Someone kindly answered my question in the Splunk channel, but I thought I'd post the answer here since it didn't show up in my searches on the site.
I setup DBX to connect to a MySQL database that had a mapping between host IP addresses and the operating system on that host.
When I tried to the use the lookup table I got this error:
2014-04-10 11:07:35.376 dbx1929:ERROR:DatabaseLookupExecutor - Error while performing SplunkLookup DatabaseLookupExecutor: com.splunk.dbx.lookup.DBLookupException: Unsupported field SQL error while performing lookup: java.sql.SQLException: Cannot convert value "<redacted_host_ip>" to required datatype LONG com.splunk.dbx.lookup.DBLookupException: Unsupported field SQL error while performing lookup: java.sql.SQLException: Cannot convert value "<redacted_host_ip>" to required datatype LONG at com.splunk.dbx.lookup.DatabaseLookupExecutor.performSimpleLookup(DatabaseLookupExecutor.java:56) at com.splunk.dbx.lookup.DatabaseLookupExecutor.performLookup(DatabaseLookupExecutor.java:41) at com.splunk.runtime.SplunkLookup.invoke(SplunkLookup.java:26)
The search was:
sourcetype=proxy_logs | lookup KACE_machine_inventory host_ip OUTPUT os_name
The problem was the hostip field in the database was stored as an unsigned int, and Splunk was trying to convert it to a LONG and failing.
To get around this error, you need to either change the lookup to a SQL query that casts the hostip field as a varchar before bringing that data into splunk OR change the data type in the column you're using to something Splunk likes import.
What I did was create a second hostip column (hostipstring) in the database that was a varchar instead of an unsigned int, and excluded the hostip column from the lookup table.
hi, another way to do this is to use the SQL command CONVERT... e.g.
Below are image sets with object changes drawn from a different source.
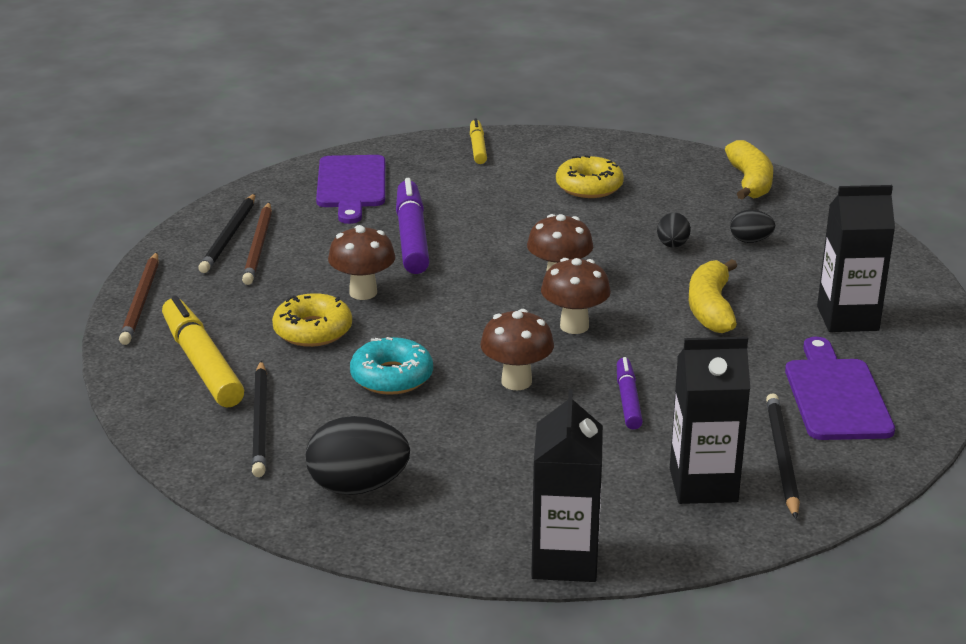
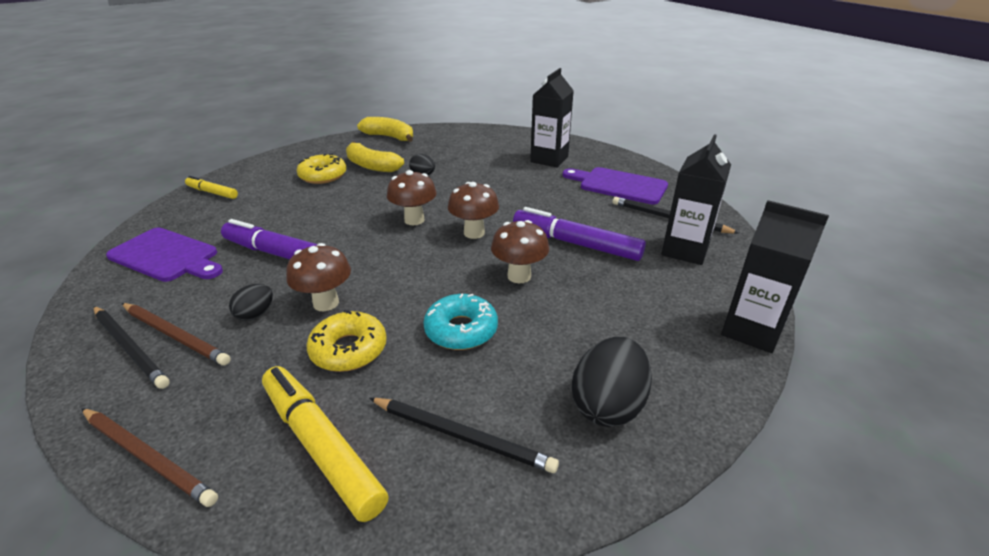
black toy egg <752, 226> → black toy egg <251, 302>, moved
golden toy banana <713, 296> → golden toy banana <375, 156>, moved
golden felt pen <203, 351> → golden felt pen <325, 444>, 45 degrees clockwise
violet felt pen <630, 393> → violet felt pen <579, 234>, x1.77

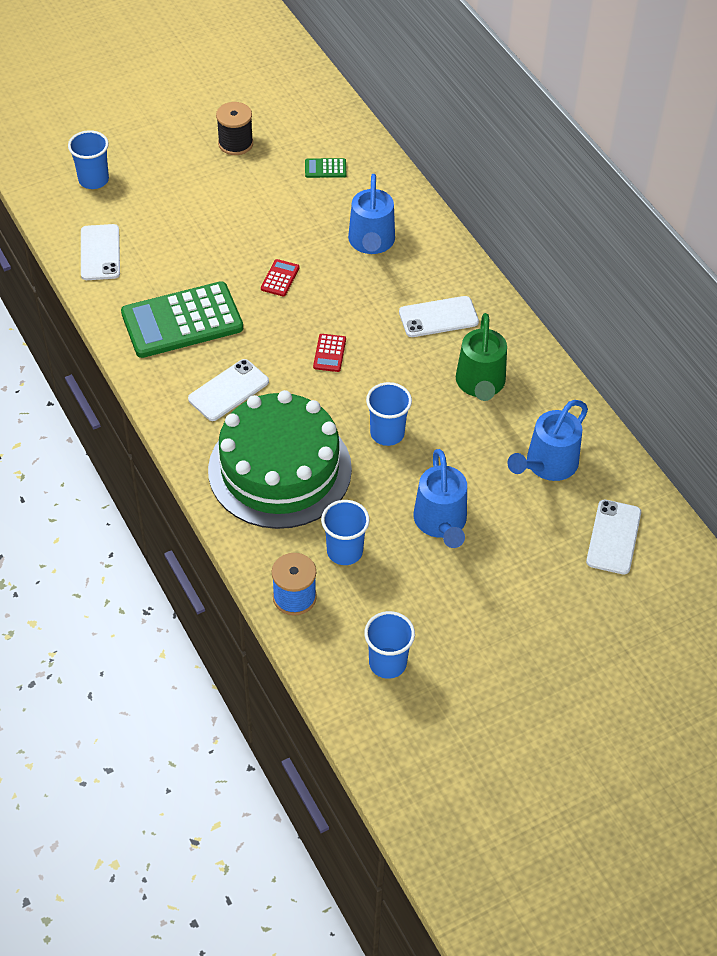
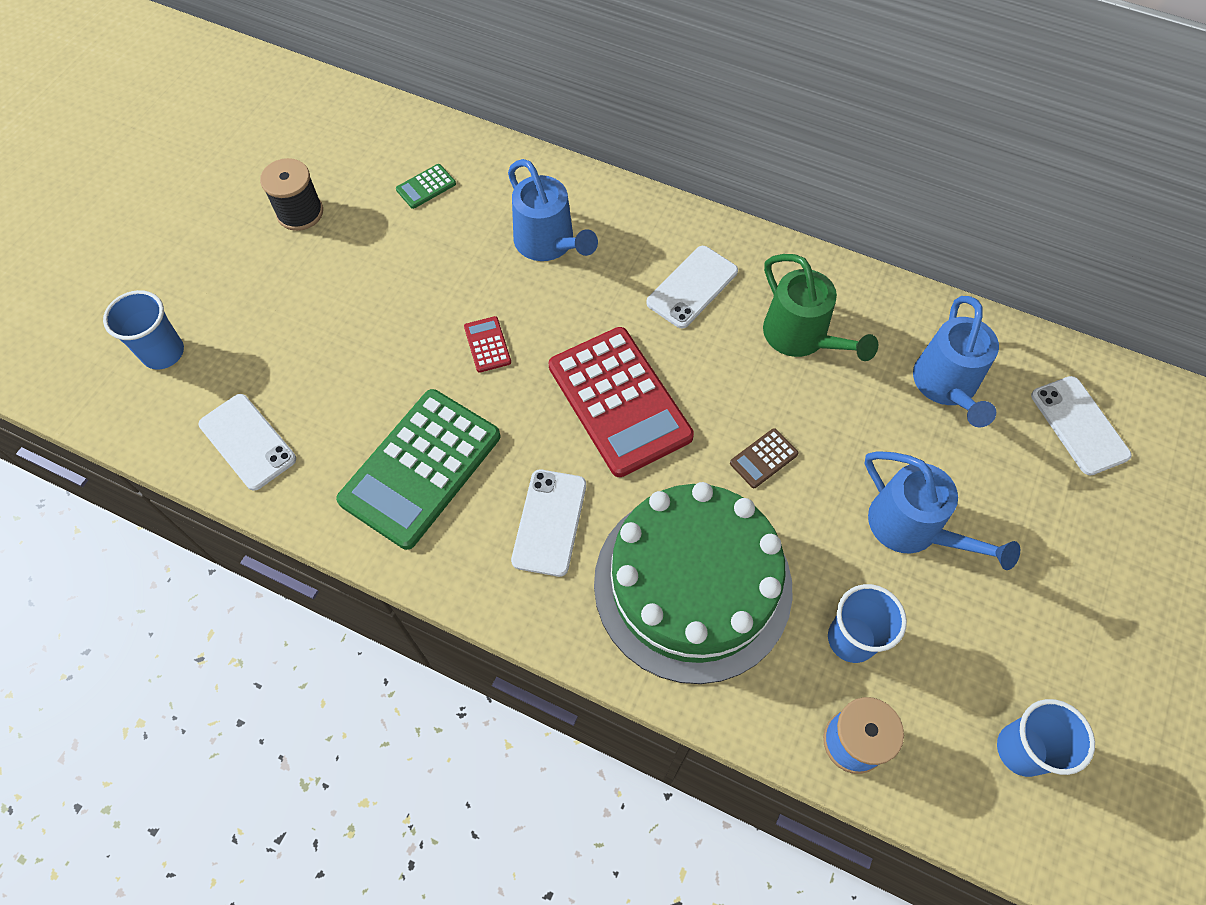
crimson calculator <329, 353> → crimson calculator <621, 402>, x2.47
blue cup <389, 414> → dark brown calculator <764, 458>

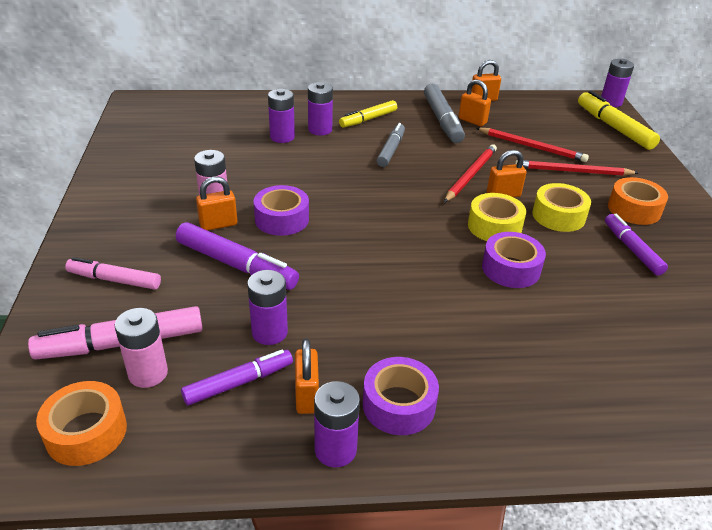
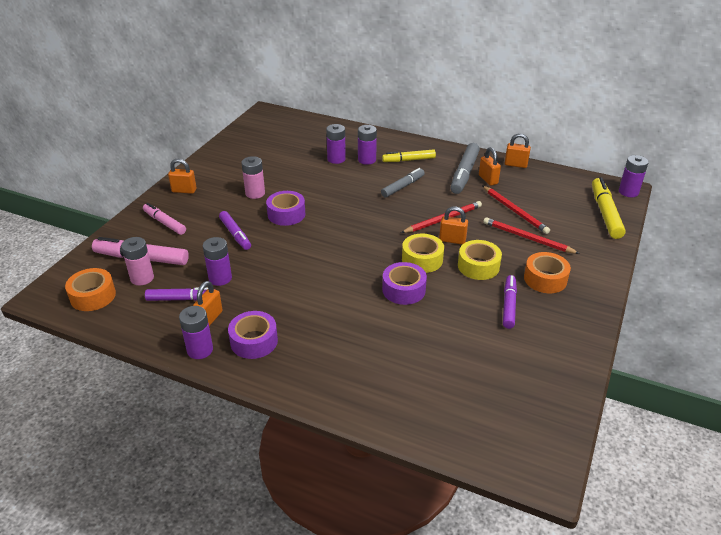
bright orange padlock <216, 204> → bright orange padlock <182, 176>, moved
violet felt pen <237, 256> → violet felt pen <235, 230>, x0.67

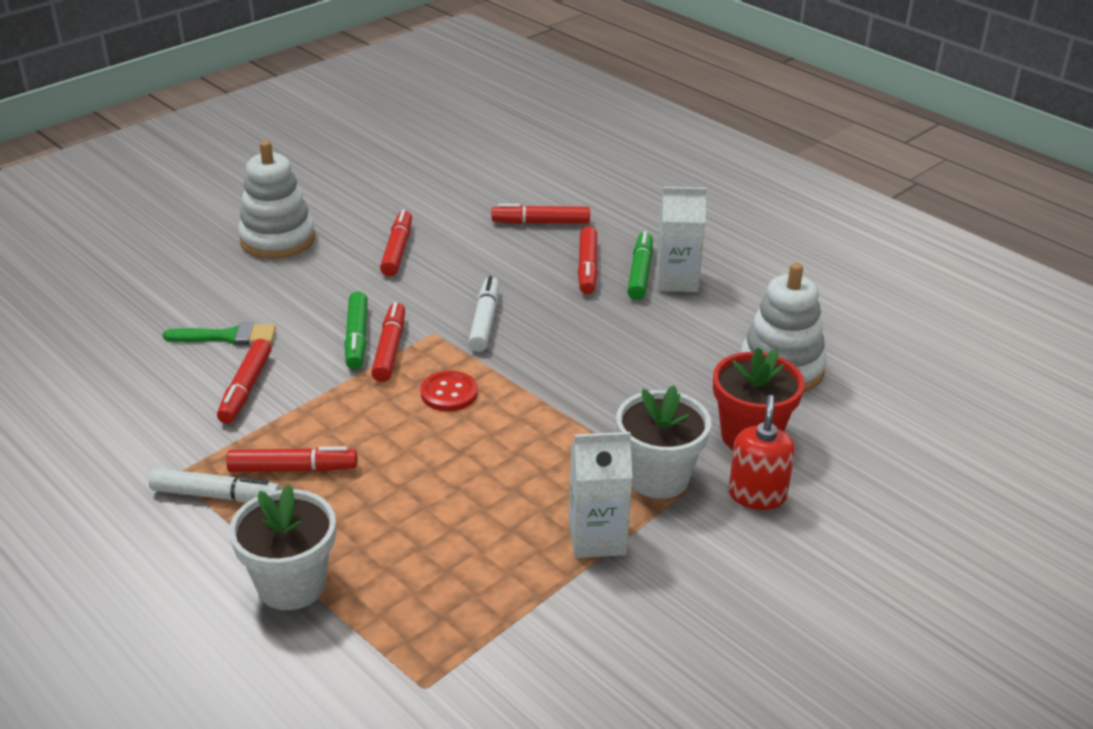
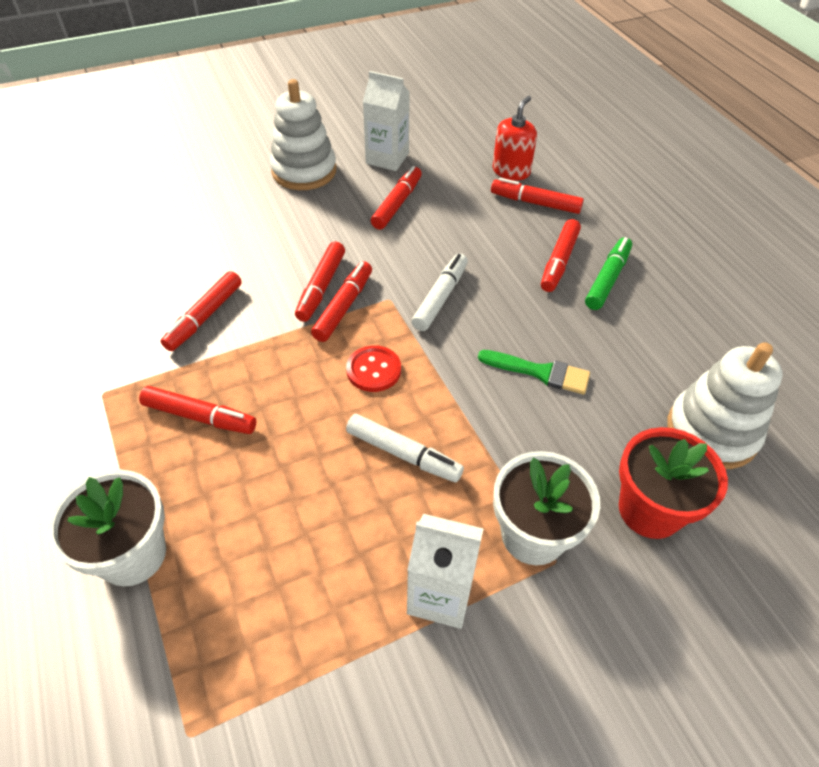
white juice carton <681, 239> → white juice carton <386, 121>, moved
emerald felt pen <356, 330> → crimson felt pen <320, 282>
emerald brush <219, 334> → emerald brush <534, 372>, moved
crimson soap pump <761, 452> → crimson soap pump <515, 138>, moved
white felt pen <214, 485> → white felt pen <405, 448>, moved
SELECT CONVERT(varchar(10), host_ip),os_name FROM table_name
. That way you're not messing with the schema in KACE's database, which can lead to performance or upgrade problems.
Excellent point. I should have been clearer. The database I edited wasn't KACE's internal database. The database I changed was a separate one that's populated with some of the data in KACE.